§ **Problem statement**: Which lines of the data below contain the string "帮助你从多个角度判断市场情绪和币价波动"? Return each of those lines in full.

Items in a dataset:

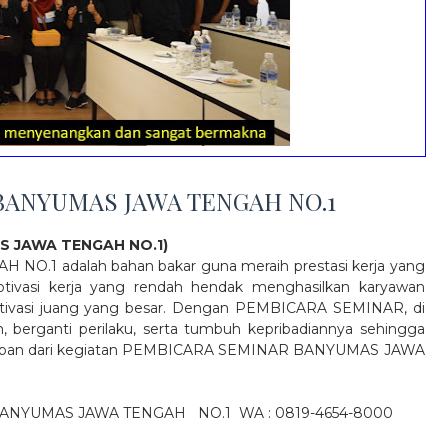
BANYUMAS JAWA TENGAH NO.1
S JAWA TENGAH NO.1)
1 adalah bahan bakar guna meraih prestasi kerja yang
tivasi kerja yang rendah hendak menghasilkan karyawan
 motivasi juang yang besar. Dengan PEMBICARA SEMINAR, di
berganti perilaku, serta tumbuh kepribadiannya sehingga
 harapan dari kegiatan PEMBICARA SEMINAR BANYUMAS JAWA
BANYUMAS JAWA TENGAH
NO.1
WA : 0819-4654-8000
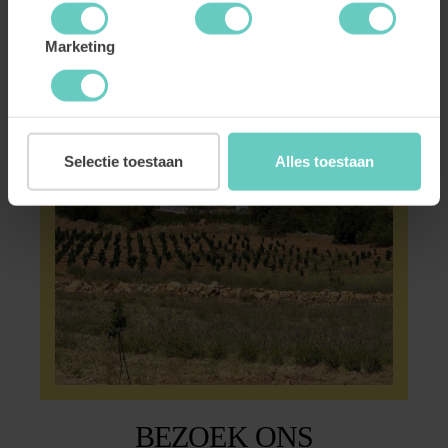
Marketing
Selectie toestaan
Alles toestaan
BEZOEK ONS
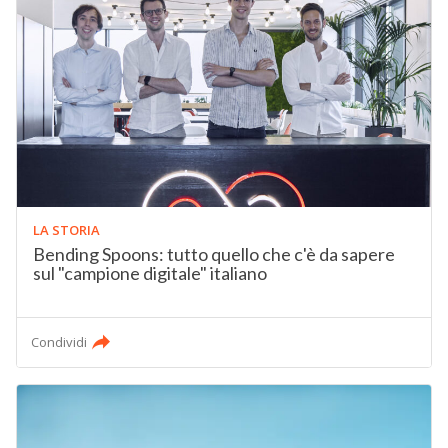
LA STORIA
Bending Spoons: tutto quello che c'è da sapere
sul "campione digitale" italiano
Condividi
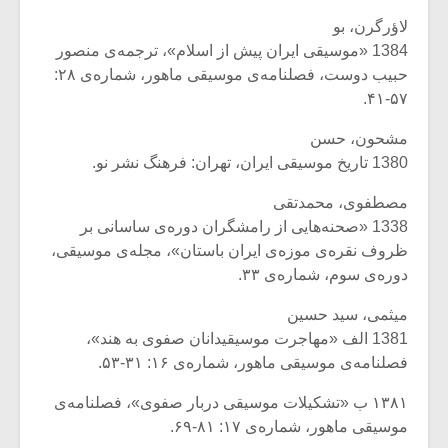
لاؤرگرن، بو
1384 «موسیقی ایران پیش از اسلام»، ترجمه‌ی منصور
حبیب دوست، فصلنامه‌ی موسیقی ماهور، شماره‌ی ۲۸:
۵۷-۴۱.
مشحون، حسن
1380 تاریخ موسیقی ایران، تهران: فرهنگ نشر نو.
مصطفوی، محمدتقی
1338 «صحنه‌هایی از رامشگران دوره‌ی ساسانی بر
ظروف نقره‌ی موزه‌ی ایران باستان»، مجله‌ی موسیقی،
دوره‌ی سوم، شماره‌ی ۳۳.
میثمی، سید حسین
1381 الف «مهاجرت موسیقیدانان صفوی به هند»،
فصلنامه‌ی موسیقی ماهور، شماره‌ی ۱۶: ۳۱-۵۳.
۱۳۸۱ ب «تشکیلات موسیقی دربار صفوی»، فصلنامه‌ی
موسیقی ماهور، شماره‌ی ۱۷: ۸۱-۶۹.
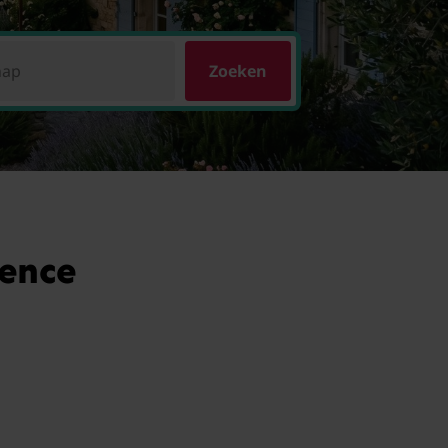
hap
Zoeken
vence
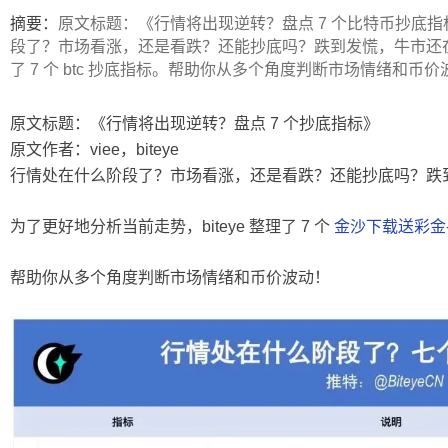
ip
摘要：
原文标题：《行情将出现逆转？盘点 7 个比特币抄底指标》
段了？市场看涨，还是看跌？还能抄底吗？跌到发慌，牛市还在吗
了 7 个 btc 抄底指标。帮助你从多个角度判断市场情绪和币价波动！
原文标题：《行情将出现逆转？盘点 7 个抄底指标》
原文作者：viee，biteye
行情处在什么阶段了？市场看涨，还是看跌？还能抄底吗？跌
为了更好地分析当前走势，biteye 整理了 7 个
金沙下载送彩金
帮助你从多个角度判断市场情绪和币价波动！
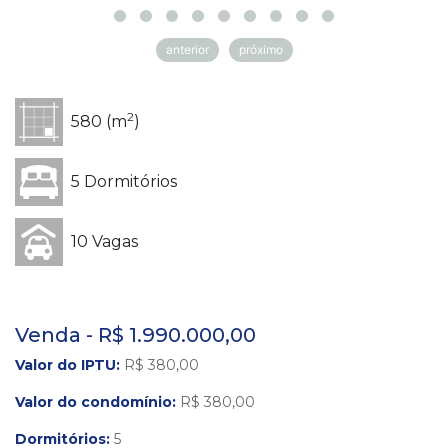
anterior
próximo
2
580 (m
)
5 Dormitórios
10 Vagas
Venda - R$ 1.990.000,00
Valor do IPTU:
R$ 380,00
Valor do condomínio:
R$ 380,00
Dormitórios:
5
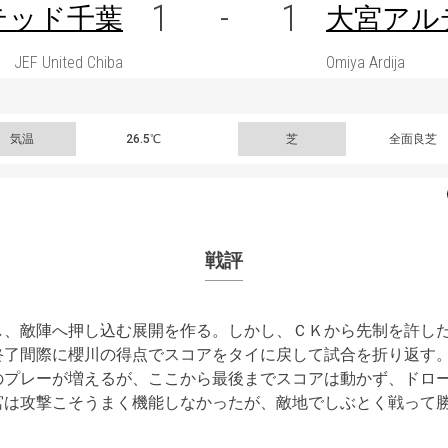
1
-
1
テッド千葉
大宮アル
JEF United Chiba
Omiya Ardija
気温
26.5℃
芝
全面良芝
戦評
し、敵陣へ押し込む展開を作る。しかし、ＣＫから先制を許し
終了間際に櫻川の得点でスコアをタイに戻して試合を折り返す
のプレーが増えるが、ここから最後までスコアは動かず、ドロ
宮は攻撃こそうまく機能しなかったが、敵地でしぶとく戦って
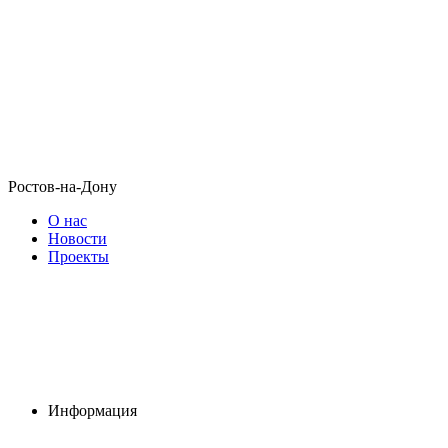
Ростов-на-Дону
О нас
Новости
Проекты
Информация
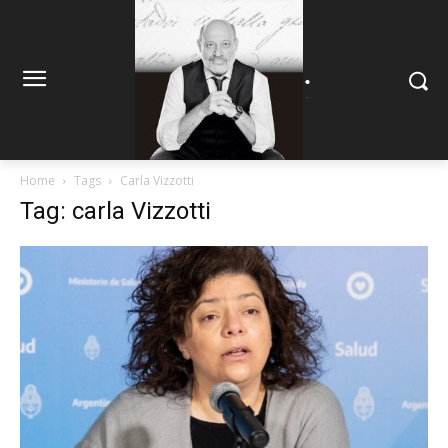
.
.
Home
Tags
Carla Vizzotti
Tag: carla Vizzotti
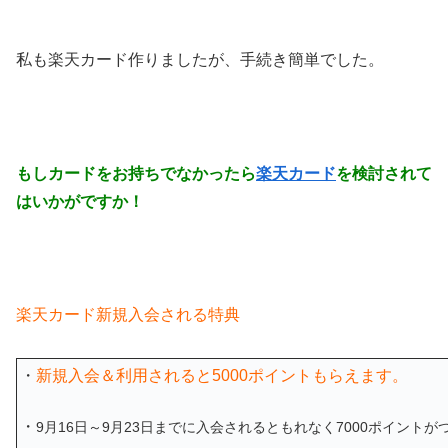
私も楽天カード作りましたが、手続き簡単でした。
もしカードをお持ちでなかったら
楽天カード
を検討されて
はいかがですか！
楽天カード新規入会される特典
・
新規入会＆利用されると5000ポイントもらえます。
・
9月16日～9月23日までに入会されるともれなく7000ポイント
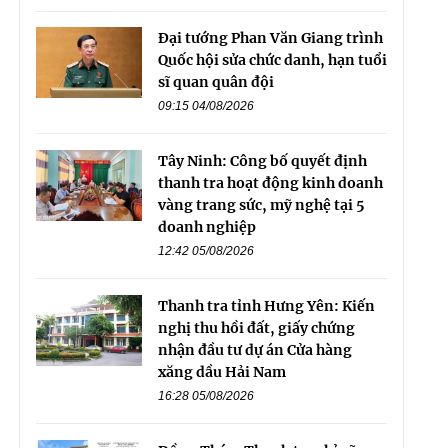
Đại tướng Phan Văn Giang trình
Quốc hội sửa chức danh, hạn tuổi
sĩ quan quân đội
09:15 04/08/2026
Tây Ninh: Công bố quyết định
thanh tra hoạt động kinh doanh
vàng trang sức, mỹ nghệ tại 5
doanh nghiệp
12:42 05/08/2026
Thanh tra tỉnh Hưng Yên: Kiến
nghị thu hồi đất, giấy chứng
nhận đầu tư dự án Cửa hàng
xăng dầu Hải Nam
16:28 05/08/2026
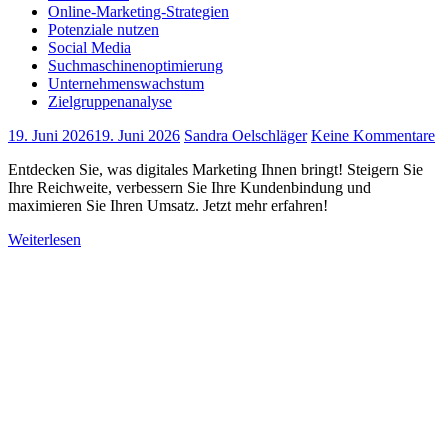
Online-Marketing-Strategien
Potenziale nutzen
Social Media
Suchmaschinenoptimierung
Unternehmenswachstum
Zielgruppenanalyse
19. Juni 2026
19. Juni 2026
Sandra Oelschläger
Keine Kommentare
Entdecken Sie, was digitales Marketing Ihnen bringt! Steigern Sie
Ihre Reichweite, verbessern Sie Ihre Kundenbindung und
maximieren Sie Ihren Umsatz. Jetzt mehr erfahren!
Weiterlesen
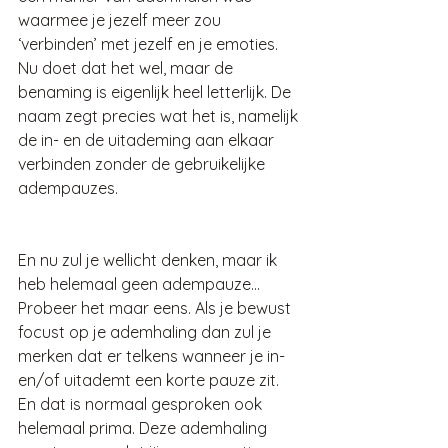
waarmee je jezelf meer zou 
‘verbinden’ met jezelf en je emoties. 
Nu doet dat het wel, maar de 
benaming is eigenlijk heel letterlijk. De 
naam zegt precies wat het is, namelijk 
de in- en de uitademing aan elkaar 
verbinden zonder de gebruikelijke 
adempauzes.
En nu zul je wellicht denken, maar ik 
heb helemaal geen adempauze… 
Probeer het maar eens. Als je bewust 
focust op je ademhaling dan zul je 
merken dat er telkens wanneer je in- 
en/of uitademt een korte pauze zit. 
En dat is normaal gesproken ook 
helemaal prima. Deze ademhaling 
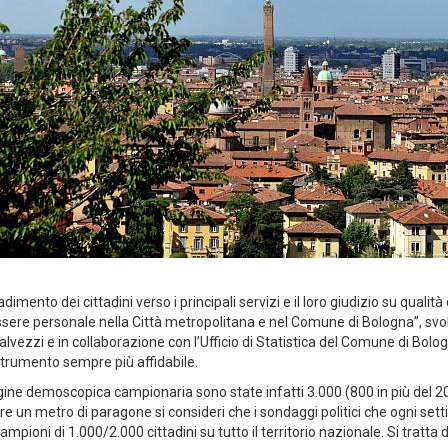
nto dei cittadini verso i principali servizi e il loro giudizio su qualità del
nessere personale nella Città metropolitana e nel Comune di Bologna”, svolt
zzi e in collaborazione con l’Ufficio di Statistica del Comune di Bolog
rumento sempre più affidabile.
agine demoscopica campionaria sono state infatti 3.000 (800 in più del 20
vere un metro di paragone si consideri che i sondaggi politici che ogni se
a campioni di 1.000/2.000 cittadini su tutto il territorio nazionale. Si trat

§ **Answer for this exercise**:
了 7 个 btc 抄底指标。帮助你从多个角度判断市场情绪和币价波动！
帮助你从多个角度判断市场情绪和币价波动！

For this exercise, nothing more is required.